Mass killing of prisoners: Defendant in the concentration camp trial: worked as a farm worker

Mass killing of prisoners: Defendant in the concentration camp trial: worked as a farm worker

The defendant was asked several times to comment on his activities as an SS security guard. But the presiding judge and the co-plaintiffs are disappointed.

In the trial of the mass killing of prisoners in the Sachsenhausen concentration camp, the defendant declared that from 1941 to 1945 he worked for the most part as a farm worker at Pasewalk (Mecklenburg-Western Pomerania).

In a statement summarized by his defense lawyer, the 101-year-old first commented on his alleged work in Germany during the Second World War. He had previously denied several times in the process that he was an SS security guard in the concentration camp, as accused by the public prosecutor’s office.

According to the indictment, the now 101-year-old is said to have assisted the murder of thousands of prisoners as an SS guard in the concentration camp from 1942 to 1945. The public prosecutor’s office relies on documents from an SS guard with the name, date of birth and place of birth of the accused. In the process, the historian Stefan Hördler had also provided numerous evidence of this man’s activity in several SS guard companies.

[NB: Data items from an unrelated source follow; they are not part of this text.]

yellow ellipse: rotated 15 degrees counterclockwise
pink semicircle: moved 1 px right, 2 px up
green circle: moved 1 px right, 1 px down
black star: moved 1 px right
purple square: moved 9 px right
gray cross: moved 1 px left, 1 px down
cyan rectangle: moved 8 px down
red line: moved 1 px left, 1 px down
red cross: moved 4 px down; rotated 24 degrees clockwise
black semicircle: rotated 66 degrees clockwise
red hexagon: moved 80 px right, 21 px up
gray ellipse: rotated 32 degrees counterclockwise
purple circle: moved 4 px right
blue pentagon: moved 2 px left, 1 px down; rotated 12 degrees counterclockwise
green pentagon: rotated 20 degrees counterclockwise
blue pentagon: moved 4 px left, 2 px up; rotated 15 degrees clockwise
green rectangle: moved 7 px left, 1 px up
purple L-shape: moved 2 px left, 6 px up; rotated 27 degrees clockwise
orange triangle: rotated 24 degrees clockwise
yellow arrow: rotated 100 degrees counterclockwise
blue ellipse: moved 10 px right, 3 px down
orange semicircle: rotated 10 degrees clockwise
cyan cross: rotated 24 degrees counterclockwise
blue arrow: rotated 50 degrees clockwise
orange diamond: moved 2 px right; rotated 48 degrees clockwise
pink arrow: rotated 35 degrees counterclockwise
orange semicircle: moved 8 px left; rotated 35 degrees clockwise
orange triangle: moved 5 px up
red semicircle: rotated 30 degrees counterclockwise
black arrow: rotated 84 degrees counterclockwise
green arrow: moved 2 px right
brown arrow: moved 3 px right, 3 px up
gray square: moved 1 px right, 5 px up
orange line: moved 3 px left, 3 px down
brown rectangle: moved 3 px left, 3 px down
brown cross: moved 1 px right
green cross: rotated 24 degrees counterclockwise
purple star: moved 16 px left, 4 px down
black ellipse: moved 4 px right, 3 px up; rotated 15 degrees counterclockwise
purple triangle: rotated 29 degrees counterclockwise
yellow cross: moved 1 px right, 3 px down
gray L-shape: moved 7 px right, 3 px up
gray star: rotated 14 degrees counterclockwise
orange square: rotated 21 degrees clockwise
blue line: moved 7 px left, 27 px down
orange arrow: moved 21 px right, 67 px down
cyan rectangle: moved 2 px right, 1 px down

The accused had been resettled from Lithuania to Germany in 1941 as a so-called ethnic German. At first he produced spare parts for the Wehrmacht in a small company, it said in his statement. He then worked from a resettlement camp in Pasewalk in various farms. At the end of the war he was posted to Kolberg to work as a civilian worker to dig trenches and build accommodation. He was then said to have been a Russian prisoner of war until June 1946.

The presiding judge Udo Lechtermann accused the defendant of having stated “military service” in his 1985 pension application for the period from September 1940 to May 1945. This clearly contradicts his statements in the process. On the other hand, defense attorney Stefan Waterkamp stated that the application was filled in at a pension counseling service and not by his client personally. Lechtermann said to the defendant: “I have very considerable difficulties in believing what you are telling us.”

Co-plaintiff attorney Thomas Walther suggested that the court should hear a psychologist and other experts. This is intended to prove that the accused denied and suppressed his involvement in the annihilation of life in the concentration camp and instead built up an illusory world. The court did not make a decision at first.

For organizational reasons, the trial before the Neuruppin Regional Court takes place in a sports hall in Brandenburg / Havel. So far, dates have been set until January.

According to the memorial there, more than 200,000 people were imprisoned in the Sachsenhausen concentration camp between 1936 and 1945. Tens of thousands of prisoners died there as a result of hunger, disease, forced labor, medical experiments and mistreatment or were victims of systematic extermination.